■ What you have to do ■
Would you repeat, exactly as given, the line with "if (!rst_n)" and every line after it to the end of the entries?

:: Supplied material

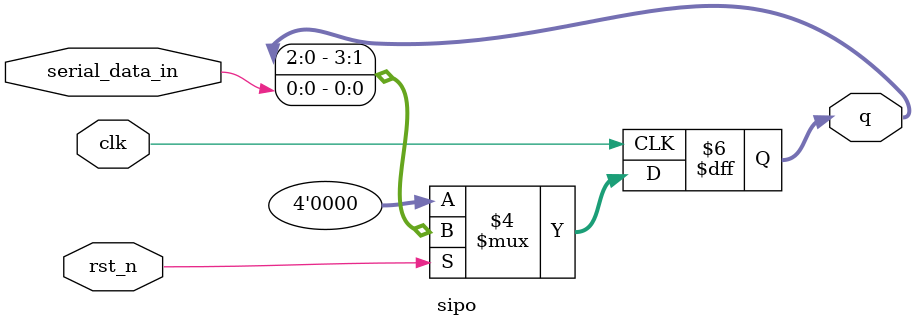
<source format=v>
module sipo (
    input serial_data_in,
    input clk,
    input rst_n,
    output reg [3:0] q
);

    always@(posedge clk) begin
        if (!rst_n)
            q <= 4'b0000;
        else
            q[3:0]<= {q[2:0],serial_data_in};
    end

endmodule
</source>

::::

■ Exercise answer ■
        if (!rst_n)
            q <= 4'b0000;
        else
            q[3:0]<= {q[2:0],serial_data_in};
    end

endmodule
</source>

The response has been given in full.